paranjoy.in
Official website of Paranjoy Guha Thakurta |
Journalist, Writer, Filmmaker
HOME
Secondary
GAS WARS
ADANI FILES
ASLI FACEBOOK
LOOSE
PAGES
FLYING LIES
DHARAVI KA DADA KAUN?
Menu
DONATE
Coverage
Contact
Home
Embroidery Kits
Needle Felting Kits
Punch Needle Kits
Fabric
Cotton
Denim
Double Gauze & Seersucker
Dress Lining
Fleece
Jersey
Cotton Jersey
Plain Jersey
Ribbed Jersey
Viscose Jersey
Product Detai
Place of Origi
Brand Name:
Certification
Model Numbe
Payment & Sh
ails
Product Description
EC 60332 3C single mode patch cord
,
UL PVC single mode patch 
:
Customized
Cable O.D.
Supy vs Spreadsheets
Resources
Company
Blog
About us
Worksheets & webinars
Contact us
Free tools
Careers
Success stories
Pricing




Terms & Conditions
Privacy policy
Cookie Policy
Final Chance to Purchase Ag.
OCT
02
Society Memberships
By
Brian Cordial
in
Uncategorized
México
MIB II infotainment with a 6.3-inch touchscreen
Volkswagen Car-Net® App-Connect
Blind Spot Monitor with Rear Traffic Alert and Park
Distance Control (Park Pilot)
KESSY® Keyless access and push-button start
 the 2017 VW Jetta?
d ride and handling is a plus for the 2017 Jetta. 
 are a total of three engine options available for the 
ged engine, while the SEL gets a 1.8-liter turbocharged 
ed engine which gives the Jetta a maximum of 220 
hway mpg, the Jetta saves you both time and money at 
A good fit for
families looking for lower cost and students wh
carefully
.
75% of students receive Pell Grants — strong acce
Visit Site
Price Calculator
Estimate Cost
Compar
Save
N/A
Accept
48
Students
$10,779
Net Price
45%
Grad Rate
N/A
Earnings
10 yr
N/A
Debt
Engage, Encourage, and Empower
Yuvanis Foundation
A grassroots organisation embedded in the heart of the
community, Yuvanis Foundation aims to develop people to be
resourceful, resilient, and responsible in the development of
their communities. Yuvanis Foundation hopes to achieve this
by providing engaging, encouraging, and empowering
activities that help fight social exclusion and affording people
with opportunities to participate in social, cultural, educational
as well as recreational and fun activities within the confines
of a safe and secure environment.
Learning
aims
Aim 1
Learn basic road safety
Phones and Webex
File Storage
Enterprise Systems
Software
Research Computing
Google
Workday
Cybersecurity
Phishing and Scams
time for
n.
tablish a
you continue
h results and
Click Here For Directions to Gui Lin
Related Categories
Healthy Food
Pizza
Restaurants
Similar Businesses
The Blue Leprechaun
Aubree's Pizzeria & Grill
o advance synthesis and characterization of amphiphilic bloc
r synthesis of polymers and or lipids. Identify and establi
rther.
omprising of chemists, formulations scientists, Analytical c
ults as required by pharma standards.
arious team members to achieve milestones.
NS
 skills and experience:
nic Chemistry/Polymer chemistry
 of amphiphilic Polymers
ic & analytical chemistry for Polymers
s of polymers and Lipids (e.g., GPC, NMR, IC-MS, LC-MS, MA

_Task brief_:
In full and without change, transcribe the data above.

_Exercise solution_:
paranjoy.in
Official website of Paranjoy Guha Thakurta |
Journalist, Writer, Filmmaker
HOME
Secondary
GAS WARS
ADANI FILES
ASLI FACEBOOK
LOOSE
PAGES
FLYING LIES
DHARAVI KA DADA KAUN?
Menu
DONATE
Coverage
Contact
Home
Embroidery Kits
Needle Felting Kits
Punch Needle Kits
Fabric
Cotton
Denim
Double Gauze & Seersucker
Dress Lining
Fleece
Jersey
Cotton Jersey
Plain Jersey
Ribbed Jersey
Viscose Jersey
Product Detai
Place of Origi
Brand Name:
Certification
Model Numbe
Payment & Sh
ails
Product Description
EC 60332 3C single mode patch cord
,
UL PVC single mode patch 
:
Customized
Cable O.D.
Supy vs Spreadsheets
Resources
Company
Blog
About us
Worksheets & webinars
Contact us
Free tools
Careers
Success stories
Pricing




Terms & Conditions
Privacy policy
Cookie Policy
Final Chance to Purchase Ag.
OCT
02
Society Memberships
By
Brian Cordial
in
Uncategorized
México
MIB II infotainment with a 6.3-inch touchscreen
Volkswagen Car-Net® App-Connect
Blind Spot Monitor with Rear Traffic Alert and Park
Distance Control (Park Pilot)
KESSY® Keyless access and push-button start
 the 2017 VW Jetta?
d ride and handling is a plus for the 2017 Jetta. 
 are a total of three engine options available for the 
ged engine, while the SEL gets a 1.8-liter turbocharged 
ed engine which gives the Jetta a maximum of 220 
hway mpg, the Jetta saves you both time and money at 
A good fit for
families looking for lower cost and students wh
carefully
.
75% of students receive Pell Grants — strong acce
Visit Site
Price Calculator
Estimate Cost
Compar
Save
N/A
Accept
48
Students
$10,779
Net Price
45%
Grad Rate
N/A
Earnings
10 yr
N/A
Debt
Engage, Encourage, and Empower
Yuvanis Foundation
A grassroots organisation embedded in the heart of the
community, Yuvanis Foundation aims to develop people to be
resourceful, resilient, and responsible in the development of
their communities. Yuvanis Foundation hopes to achieve this
by providing engaging, encouraging, and empowering
activities that help fight social exclusion and affording people
with opportunities to participate in social, cultural, educational
as well as recreational and fun activities within the confines
of a safe and secure environment.
Learning
aims
Aim 1
Learn basic road safety
Phones and Webex
File Storage
Enterprise Systems
Software
Research Computing
Google
Workday
Cybersecurity
Phishing and Scams
time for
n.
tablish a
you continue
h results and
Click Here For Directions to Gui Lin
Related Categories
Healthy Food
Pizza
Restaurants
Similar Businesses
The Blue Leprechaun
Aubree's Pizzeria & Grill
o advance synthesis and characterization of amphiphilic bloc
r synthesis of polymers and or lipids. Identify and establi
rther.
omprising of chemists, formulations scientists, Analytical c
ults as required by pharma standards.
arious team members to achieve milestones.
NS
 skills and experience:
nic Chemistry/Polymer chemistry
 of amphiphilic Polymers
ic & analytical chemistry for Polymers
s of polymers and Lipids (e.g., GPC, NMR, IC-MS, LC-MS, MA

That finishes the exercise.